Iran’s risky brinkmanship led straight to US unprecedented action

US Secretary of Defence Mark Esper alluded to a breaking point after the Kirkuk attack saying “the game had changed.”
Sunday 05/01/2020
New image. President Donald Trump delivers remarks on Iran, in Palm Beach, Florida, January 3.              (AP)
New image. President Donald Trump delivers remarks on Iran, in Palm Beach, Florida, January 3. (AP)

LONDON - The killing of Iranian Major-General Qassem Soleimani, who oversaw Tehran’s interventionist strategy through the use of proxies, revealed the limits of the brinkmanship that underpinned Iran’s strategy.

A January 3 air strike near Baghdad International Airport killed Soleimani, head of Iran’s elite al-Quds Force, and Abu Mahdi al-Muhandis, deputy commander of Iran-backed militias in Iraq known as the Popular Mobilisation Forces.

The Pentagon said the “US military has taken decisive defensive action to protect US personnel abroad by killing Qassem Soleimani” on direct order from US President Donald Trump.

“A precision drone strike hit two vehicles at Baghdad airport,” a US defence official said.

The US Embassy in Baghdad urged all American citizens to leave Iraq.

Besides of the high-profile target and the timing of the attack, the operation apparently ran counter to what many experts expected from the Trump administration, which was seen as trying to appease Iran on the eve of an election season.

Behind the cover of plausible deniability, Tehran had escaped responsibility for its suspected involvement in attacks by using proxies, even when its culpability was almost beyond doubt, such as the attacks on Saudi oil installations last September.

Tehran did not seem to expect the United States to change course from military restraint even when a US contractor was killed in an Iraqi militia rocket attack on a US-Iraqi base in Kirkuk in late December or when Kata’ib Hezbollah supporters surrounded the US Embassy in Baghdad following a US retaliatory strike that killed 25 of its militia members.

US Secretary of Defence Mark Esper on January 2 alluded to a breaking point after the Kirkuk attack saying that “the game had changed.”

The United States became convinced that, in its hubris, Iran believed it could get away with even more serious provocations. US Secretary of State Mike Pompeo told CNN that Soleimani “was actively plotting in the region to take actions, the ‘big action,’ as he described it, that would have put dozens if not hundreds of American lives at risk. We know it was imminent. This was an intelligence-based assessment that drove our decision-making process.”

It was a US assessment that the role Soleimani was expanding in Syria and Iraq and was clearly a source of additional threats to US interests.

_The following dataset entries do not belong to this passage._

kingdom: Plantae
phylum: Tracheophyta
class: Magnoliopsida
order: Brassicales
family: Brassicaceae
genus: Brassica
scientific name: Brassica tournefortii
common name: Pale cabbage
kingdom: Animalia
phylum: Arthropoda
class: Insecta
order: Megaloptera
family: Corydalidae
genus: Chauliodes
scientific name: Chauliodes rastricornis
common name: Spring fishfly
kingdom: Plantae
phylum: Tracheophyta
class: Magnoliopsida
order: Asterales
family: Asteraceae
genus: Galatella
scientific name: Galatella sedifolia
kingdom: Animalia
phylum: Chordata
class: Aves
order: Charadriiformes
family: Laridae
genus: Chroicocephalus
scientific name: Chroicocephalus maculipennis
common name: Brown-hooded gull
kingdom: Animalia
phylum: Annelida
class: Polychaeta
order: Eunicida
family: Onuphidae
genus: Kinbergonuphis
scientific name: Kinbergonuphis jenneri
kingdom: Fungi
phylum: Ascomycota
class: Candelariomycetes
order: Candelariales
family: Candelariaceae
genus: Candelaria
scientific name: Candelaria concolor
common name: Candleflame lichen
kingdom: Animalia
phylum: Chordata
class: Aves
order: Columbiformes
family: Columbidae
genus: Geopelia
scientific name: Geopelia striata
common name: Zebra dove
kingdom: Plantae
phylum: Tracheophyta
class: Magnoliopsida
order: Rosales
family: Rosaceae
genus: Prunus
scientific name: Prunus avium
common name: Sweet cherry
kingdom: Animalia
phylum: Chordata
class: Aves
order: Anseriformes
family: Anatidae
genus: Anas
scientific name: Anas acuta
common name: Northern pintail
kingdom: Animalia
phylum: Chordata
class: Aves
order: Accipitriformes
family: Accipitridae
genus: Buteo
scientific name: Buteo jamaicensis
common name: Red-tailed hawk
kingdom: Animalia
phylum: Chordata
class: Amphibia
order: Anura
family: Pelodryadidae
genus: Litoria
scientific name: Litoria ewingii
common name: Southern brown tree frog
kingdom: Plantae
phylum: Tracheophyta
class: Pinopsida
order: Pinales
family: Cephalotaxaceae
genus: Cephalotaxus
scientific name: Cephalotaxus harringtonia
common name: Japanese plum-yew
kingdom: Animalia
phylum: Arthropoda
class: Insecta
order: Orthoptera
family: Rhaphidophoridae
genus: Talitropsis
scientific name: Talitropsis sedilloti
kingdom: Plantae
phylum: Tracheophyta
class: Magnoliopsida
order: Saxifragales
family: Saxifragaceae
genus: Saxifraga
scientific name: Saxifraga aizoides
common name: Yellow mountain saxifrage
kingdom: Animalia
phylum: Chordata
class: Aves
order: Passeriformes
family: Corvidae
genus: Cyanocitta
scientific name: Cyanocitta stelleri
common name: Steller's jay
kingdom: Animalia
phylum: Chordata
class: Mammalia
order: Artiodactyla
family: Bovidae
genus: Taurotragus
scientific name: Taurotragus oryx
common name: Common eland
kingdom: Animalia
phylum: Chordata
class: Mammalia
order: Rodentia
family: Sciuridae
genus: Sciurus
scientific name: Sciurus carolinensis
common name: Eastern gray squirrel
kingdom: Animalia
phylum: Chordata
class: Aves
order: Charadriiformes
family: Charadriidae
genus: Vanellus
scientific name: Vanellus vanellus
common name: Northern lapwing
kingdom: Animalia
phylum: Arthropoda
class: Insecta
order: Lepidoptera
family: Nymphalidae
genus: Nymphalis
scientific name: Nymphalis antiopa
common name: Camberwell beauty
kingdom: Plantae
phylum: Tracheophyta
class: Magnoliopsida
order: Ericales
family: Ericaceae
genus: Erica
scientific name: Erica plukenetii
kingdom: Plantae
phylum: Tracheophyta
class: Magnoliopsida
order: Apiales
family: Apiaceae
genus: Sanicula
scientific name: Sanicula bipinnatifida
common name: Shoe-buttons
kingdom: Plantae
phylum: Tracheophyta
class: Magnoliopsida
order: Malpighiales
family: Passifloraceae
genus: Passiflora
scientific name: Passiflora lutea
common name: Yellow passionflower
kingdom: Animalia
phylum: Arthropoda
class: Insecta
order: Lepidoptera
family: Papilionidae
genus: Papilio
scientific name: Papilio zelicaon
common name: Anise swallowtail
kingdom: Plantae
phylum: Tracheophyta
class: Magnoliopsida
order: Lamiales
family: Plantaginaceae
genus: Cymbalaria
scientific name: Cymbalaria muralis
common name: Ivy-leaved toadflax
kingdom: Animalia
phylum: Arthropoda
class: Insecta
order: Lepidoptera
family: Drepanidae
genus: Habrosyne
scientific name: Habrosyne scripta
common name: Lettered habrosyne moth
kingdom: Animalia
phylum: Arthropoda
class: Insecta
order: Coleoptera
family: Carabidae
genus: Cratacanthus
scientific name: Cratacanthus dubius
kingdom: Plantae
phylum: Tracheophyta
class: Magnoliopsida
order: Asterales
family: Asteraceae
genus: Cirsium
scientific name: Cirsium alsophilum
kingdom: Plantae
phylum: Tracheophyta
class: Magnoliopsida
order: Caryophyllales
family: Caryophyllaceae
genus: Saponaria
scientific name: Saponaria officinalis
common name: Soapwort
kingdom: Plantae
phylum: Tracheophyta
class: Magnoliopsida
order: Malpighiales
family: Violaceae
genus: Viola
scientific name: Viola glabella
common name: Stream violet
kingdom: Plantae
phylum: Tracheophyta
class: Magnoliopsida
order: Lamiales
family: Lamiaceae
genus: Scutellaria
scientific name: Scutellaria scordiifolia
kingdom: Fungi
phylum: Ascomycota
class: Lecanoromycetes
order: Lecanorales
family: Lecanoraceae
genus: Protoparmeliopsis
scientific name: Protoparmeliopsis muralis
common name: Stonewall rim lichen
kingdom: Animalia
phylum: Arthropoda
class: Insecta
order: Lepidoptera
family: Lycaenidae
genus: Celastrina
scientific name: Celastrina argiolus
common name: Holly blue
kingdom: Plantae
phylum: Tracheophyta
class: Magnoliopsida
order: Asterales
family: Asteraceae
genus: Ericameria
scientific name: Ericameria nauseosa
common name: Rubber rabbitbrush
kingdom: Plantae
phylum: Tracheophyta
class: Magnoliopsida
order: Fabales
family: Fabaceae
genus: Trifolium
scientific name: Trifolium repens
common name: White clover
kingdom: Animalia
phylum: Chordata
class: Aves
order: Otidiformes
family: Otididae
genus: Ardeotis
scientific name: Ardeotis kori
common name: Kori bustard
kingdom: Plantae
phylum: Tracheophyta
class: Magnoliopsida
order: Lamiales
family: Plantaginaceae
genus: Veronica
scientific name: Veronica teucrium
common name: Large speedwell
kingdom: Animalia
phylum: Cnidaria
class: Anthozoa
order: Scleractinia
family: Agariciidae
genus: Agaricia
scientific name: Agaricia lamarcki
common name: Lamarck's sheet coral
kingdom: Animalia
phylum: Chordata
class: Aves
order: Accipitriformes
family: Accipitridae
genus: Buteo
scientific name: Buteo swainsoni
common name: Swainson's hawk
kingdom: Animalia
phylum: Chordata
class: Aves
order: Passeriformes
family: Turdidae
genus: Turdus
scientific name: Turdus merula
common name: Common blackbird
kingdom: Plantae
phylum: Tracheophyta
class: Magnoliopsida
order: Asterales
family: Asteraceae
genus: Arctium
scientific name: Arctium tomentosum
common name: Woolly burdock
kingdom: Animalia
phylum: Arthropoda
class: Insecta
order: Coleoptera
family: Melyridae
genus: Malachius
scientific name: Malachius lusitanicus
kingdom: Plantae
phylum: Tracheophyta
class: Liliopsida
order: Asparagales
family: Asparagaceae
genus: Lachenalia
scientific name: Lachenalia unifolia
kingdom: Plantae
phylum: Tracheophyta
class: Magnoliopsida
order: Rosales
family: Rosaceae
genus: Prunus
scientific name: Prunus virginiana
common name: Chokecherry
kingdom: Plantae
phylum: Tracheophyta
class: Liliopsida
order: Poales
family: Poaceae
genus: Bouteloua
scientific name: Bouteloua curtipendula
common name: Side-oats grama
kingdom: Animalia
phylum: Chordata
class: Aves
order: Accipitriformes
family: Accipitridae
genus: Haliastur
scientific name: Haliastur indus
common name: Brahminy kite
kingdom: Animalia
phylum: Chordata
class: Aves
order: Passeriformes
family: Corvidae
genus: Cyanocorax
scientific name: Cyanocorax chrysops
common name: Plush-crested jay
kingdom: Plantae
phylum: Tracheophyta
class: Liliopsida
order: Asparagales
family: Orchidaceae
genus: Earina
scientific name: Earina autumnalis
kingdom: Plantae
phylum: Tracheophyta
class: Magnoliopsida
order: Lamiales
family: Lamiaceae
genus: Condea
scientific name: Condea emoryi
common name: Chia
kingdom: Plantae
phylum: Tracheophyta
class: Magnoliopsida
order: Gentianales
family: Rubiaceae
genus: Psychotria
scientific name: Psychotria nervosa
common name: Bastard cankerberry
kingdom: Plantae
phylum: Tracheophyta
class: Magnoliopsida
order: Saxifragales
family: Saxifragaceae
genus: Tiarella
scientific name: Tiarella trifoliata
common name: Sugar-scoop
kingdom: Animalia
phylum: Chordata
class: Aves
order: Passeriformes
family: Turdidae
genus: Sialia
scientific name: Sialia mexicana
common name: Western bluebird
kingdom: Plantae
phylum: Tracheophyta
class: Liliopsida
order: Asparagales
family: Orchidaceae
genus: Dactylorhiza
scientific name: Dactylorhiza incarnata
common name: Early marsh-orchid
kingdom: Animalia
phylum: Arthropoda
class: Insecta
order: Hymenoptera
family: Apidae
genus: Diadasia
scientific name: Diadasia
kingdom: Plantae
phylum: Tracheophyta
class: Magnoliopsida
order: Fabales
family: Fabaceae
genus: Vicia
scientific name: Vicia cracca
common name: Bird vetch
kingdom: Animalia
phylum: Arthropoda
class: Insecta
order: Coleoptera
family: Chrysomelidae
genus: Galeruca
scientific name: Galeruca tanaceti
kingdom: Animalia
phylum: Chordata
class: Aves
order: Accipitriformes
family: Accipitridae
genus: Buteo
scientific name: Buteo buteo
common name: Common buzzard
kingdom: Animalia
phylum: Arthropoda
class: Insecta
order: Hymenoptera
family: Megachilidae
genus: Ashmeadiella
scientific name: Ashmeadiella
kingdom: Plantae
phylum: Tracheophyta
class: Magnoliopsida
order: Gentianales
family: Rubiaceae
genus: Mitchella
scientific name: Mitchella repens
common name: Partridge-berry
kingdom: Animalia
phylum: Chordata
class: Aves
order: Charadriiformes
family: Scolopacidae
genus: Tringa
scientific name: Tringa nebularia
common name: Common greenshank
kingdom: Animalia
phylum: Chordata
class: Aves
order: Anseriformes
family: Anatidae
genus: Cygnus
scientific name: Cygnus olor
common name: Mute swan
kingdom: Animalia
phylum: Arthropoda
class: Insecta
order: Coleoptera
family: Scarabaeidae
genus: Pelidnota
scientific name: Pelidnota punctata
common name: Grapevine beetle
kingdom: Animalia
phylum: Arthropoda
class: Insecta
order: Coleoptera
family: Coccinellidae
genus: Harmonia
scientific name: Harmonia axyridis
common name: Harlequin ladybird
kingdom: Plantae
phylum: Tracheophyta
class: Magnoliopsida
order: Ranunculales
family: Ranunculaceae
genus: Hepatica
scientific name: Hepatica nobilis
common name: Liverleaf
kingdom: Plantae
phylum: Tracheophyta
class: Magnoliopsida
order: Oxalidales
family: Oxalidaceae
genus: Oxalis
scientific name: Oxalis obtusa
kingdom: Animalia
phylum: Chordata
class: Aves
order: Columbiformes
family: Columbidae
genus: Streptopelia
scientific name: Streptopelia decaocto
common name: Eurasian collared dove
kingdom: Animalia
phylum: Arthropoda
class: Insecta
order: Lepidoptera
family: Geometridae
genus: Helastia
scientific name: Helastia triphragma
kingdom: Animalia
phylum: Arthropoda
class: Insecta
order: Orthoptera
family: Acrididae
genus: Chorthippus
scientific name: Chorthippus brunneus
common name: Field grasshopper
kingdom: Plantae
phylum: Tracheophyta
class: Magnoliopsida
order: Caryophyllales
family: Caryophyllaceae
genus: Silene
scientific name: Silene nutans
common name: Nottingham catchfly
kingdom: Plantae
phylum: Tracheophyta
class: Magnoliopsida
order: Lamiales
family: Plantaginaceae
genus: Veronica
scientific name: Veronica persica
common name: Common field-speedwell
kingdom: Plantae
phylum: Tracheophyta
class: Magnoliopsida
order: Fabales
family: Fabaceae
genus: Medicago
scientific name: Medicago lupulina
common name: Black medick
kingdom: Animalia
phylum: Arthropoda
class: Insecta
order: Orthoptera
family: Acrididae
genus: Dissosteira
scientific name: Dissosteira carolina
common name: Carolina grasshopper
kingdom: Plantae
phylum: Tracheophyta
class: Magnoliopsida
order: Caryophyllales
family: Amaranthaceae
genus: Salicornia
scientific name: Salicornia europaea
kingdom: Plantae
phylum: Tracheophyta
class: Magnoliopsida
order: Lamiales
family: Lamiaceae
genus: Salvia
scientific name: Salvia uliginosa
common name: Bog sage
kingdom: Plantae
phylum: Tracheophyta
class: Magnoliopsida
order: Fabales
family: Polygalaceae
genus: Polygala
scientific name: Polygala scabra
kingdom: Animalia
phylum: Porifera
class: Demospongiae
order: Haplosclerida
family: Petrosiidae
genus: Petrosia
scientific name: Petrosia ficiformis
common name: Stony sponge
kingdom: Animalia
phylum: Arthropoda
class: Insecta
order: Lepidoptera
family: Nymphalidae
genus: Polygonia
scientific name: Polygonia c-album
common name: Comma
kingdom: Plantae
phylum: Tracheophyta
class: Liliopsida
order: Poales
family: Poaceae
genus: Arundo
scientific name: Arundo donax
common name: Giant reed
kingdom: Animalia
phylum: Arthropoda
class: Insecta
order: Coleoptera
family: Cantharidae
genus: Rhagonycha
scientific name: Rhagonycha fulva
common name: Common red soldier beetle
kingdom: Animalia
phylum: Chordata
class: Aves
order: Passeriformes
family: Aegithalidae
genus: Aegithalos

US Joint Chiefs of Staff Chairman General Mark Milley said the United States had “compelling” information of imminent threats from Soleimani’s plans that were deemed larger in “size, scale, scope” than in the past. If US officials did not act, “we would be culpably negligent,” he said.

“Is there risk? Damn right there is risk,” Milley said. “The risk of inaction exceeded the risk of action.”

For Trump, the action projected an image of toughness, a reputational shift that could help him domestically in an election year.

The risk inherent in the strike, its unprecedented target and timing added a new psychological twist in the US showdown against Iran. “I think the Iranians are shocked now,” Yoel Guzansky, an expert on Iran at the Institute for National Strategic Studies, a Tel Aviv think-tank, told the Associated Press. He said Trump restored America’s power to deter attacks by reinforcing the image of himself as a “crazy guy.”

Soleimani’s death grabbed the attention of the deeply polarised US political scene. “Wow — the price of killing and injuring Americans has just gone up drastically,” US Senator Lindsey Graham posted on Twitter.

However, US Vice-President Joe Biden, who is seeking the Democratic Party’s nomination to run against Trump, said: “President Trump just tossed a stick of dynamite into a tinderbox.”

Pompeo told Fox News that he hoped Iranian officials would “see American resolve and that their decision will be to de-escalate, to take actions consistent with what normal nations do and, in the event that they do not, in the event they go the other direction, I know that President Trump and the entire United States government [are] prepared to respond appropriately.’’

Experts expect the next phase of the showdown to be more conventional warfare, even if Tehran chooses to spur its proxies to commit acts of terrorism.

The United States ordered more than 14,000 additional troops to the Middle East as reinforcements. Washington, which previously announced 500 troops to be deployed, said January 3 it is sending nearly 3,000 more soldiers to the region. That is in addition to about 700 soldiers from the 82nd Airborne who recently deployed to Kuwait after the storming of the US Embassy compound in Baghdad by Iran-backed militiamen.

Iran said after the killing of Soleimani that it had chosen its mode of retaliation. All scenarios are, however, uncertain. Iran must also weigh the risks of US counter-retaliation.

“War? Chaos? Limited reprisals? Nothing? Nobody really knows — neither in the region [nor] in Washington — because this is unprecedented,” Kim Ghattas of the Carnegie Endowment for International Peace told Agence France-Presse.